Barf. He hates flowers.
Cole smiled. "Uh, just tell her to wait there for a minute."
He lifted his eyes to me like I was a shitstain on his brand-new carpet. "You need to go."
I gave Cole a sarcastic salute, stood, and happily left his office.
I smiled at his secretary on the way out and purposefully detoured in the direction that would bring me right past Kylie.
Yes, there was a time when I would have made sure to slip out without her seeing. I would have happily avoided causing a potential fight in their perfect little relationship. But today, I learned I was probably going to lose my job, even though I was damn good at it. If strolling past Kylie on my way out of Cole’s office made his day just a little worse, I could live with that.
"Hi, Kylie," I said, smiling and reaching for a handshake.
She was the type of woman who smiled to your face and poisoned your drinking water, so she flashed pearly whites andextended a limp hand toward me. I took her stupidly well-moisturized skin in mine, shook it around a little, and nodded toward the flowers she carried.
"Flowers, huh?" I asked.
Kylie was twenty-two, gorgeous, blonde, and she did things like "hot yoga."
I was thirty-three, pretty in the right lighting (so long as you squinted a little), brown-haired, and sometimes walked by "hot yoga" studios. I liked animals that were so ugly they were cute, rainy days, finding out exactly how casually I could manage to dress without getting in trouble, and peanut butter jelly sandwiches.
Kylie probably didn't even eat bread.
As far as I was concerned, that fact alone solidified her as an alien presence I could never relate to.
Bread was life. If I had to choose between men and bread, I would take bread. Every time.
"Everything okay?" Kylie asked. She was wearing a fake smile as she tilted her head. "You looked like you went to outer space for a second. And you shouldn't frown like that, Sweetie! You'll make that wrinkle worse." She gave the spot between my eyebrows a little boop.
I flinched.
I took a therapeutic moment to plot Kylie’s hypothetical murder, including how I would dispose of the body and get away with it. If my time watching crime drama and movies taught me anything, it was that body disposal was probably the most important step to successfully getting away with murder.
"There's a smile!" Kylie said, voice just oozing patronizing tones. She leaned closer. "If I age even half as gracefully as you, I'll be happy. And if not, that's why they invented plastic surgery! Right?”
"I need to go," I said. Before I start stabbing you with pens, I didn't say. "Oh, by the way. Good call on the flowers. I told you he loves those."
"Thanks for the tip, girl!" Kylie said, her fake smile fading just a little too fast as she turned and walked toward Cole's office.
"Guh," I breathed. Don't ask me what "guh" means, either. It was just the sound that came out of me as I walked back to my desk.

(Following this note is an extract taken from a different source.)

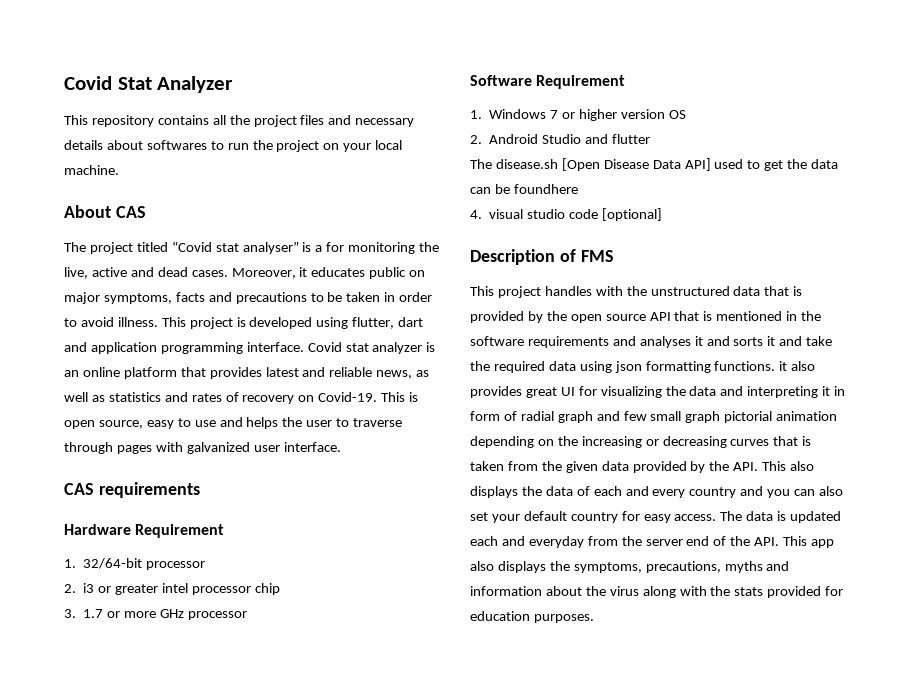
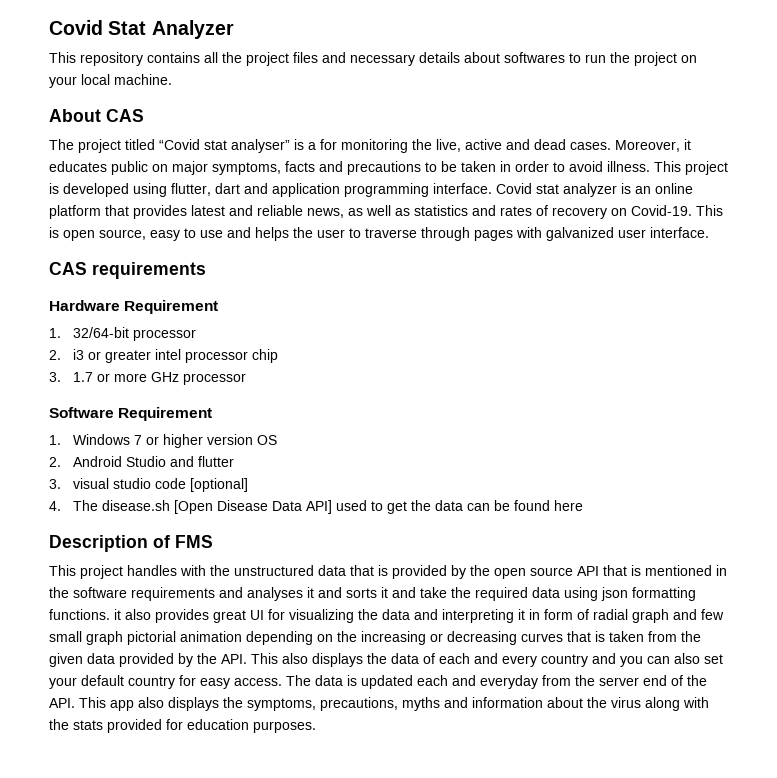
(650, 139) none -> [49,478,248,492] [49,501,61,511] 3. visual studio code [optional] // 4.
[513,184,578,194] [470,208,662,221] foundhere // 4. visual studio code [optional] -> [513,500,583,511] found here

My office bestie, Kora, saw me coming and rushed over.
Kora was one of those aggressively pretty people who somehow made business casual look like runway fashion. Today she wore a cream-colored sweater dress that probably cost more than my rent, her dark curls artfully messy in that way that definitely took an hour to perfect. Most people assumed we were an odd match as friends—her being all polished elegance and me being... well, me. But beneath her intimidating exterior was the kind of woman who would help you bury a body while cracking jokes about proper excavation techniques. Which, given my recent murderous thoughts about Kylie, might actually come in handy.
"So?" she whispered. "How did it go?" She paused, eyes flicking up and down my body, taking in my disheveled state and defeated posture.

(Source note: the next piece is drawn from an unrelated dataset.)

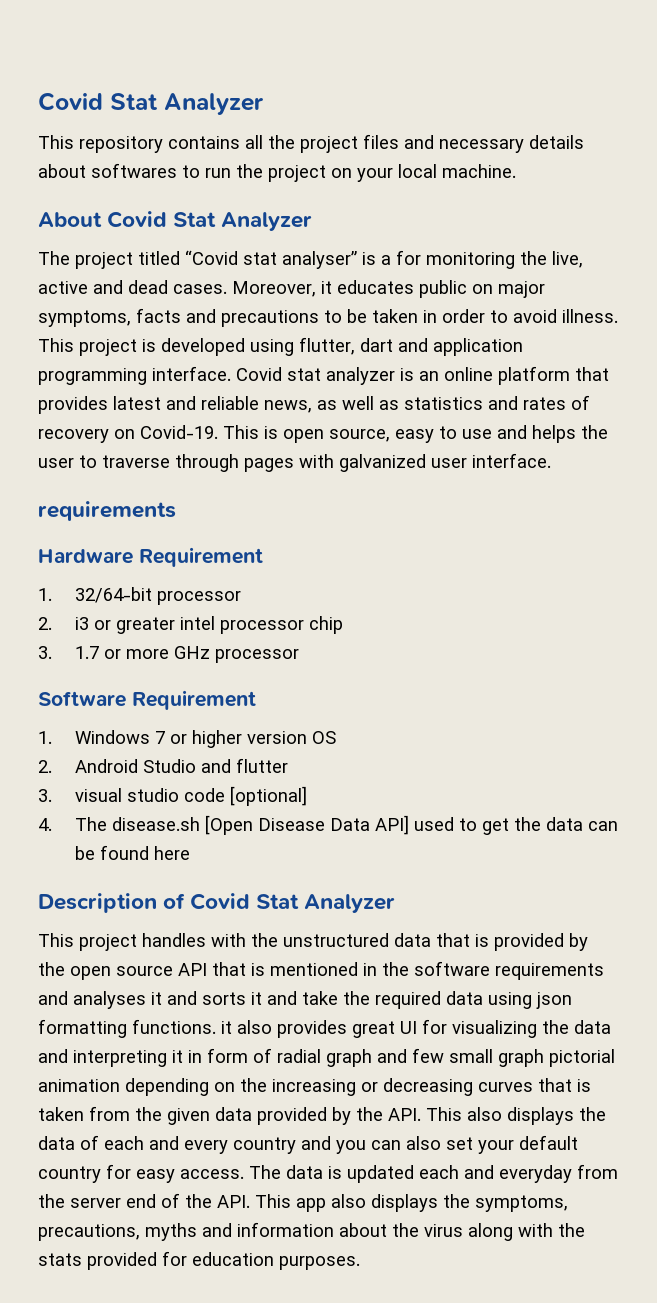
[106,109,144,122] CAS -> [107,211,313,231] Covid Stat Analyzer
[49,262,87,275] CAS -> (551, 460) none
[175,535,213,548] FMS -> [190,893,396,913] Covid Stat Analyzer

"I... see," she said. "So we're doing ice cream tonight?"
"Ice cream," I agreed. "And lots of plotting. We're gonna plot so hard."
"Ooh," Kora said, rubbing her hands together. "I love plotting. Revenge? Glow-up? Or... wait. Did you say plot or pot? Because I’ve never tried it, but I guess there’s a first time for everything.Wait…do you mean pot, like planting flowers? Because I’m down for that, too.”
“Plotting,” I said, smiling my best evil smile. “But wearegoing to get our hands dirty. That’s for sure.”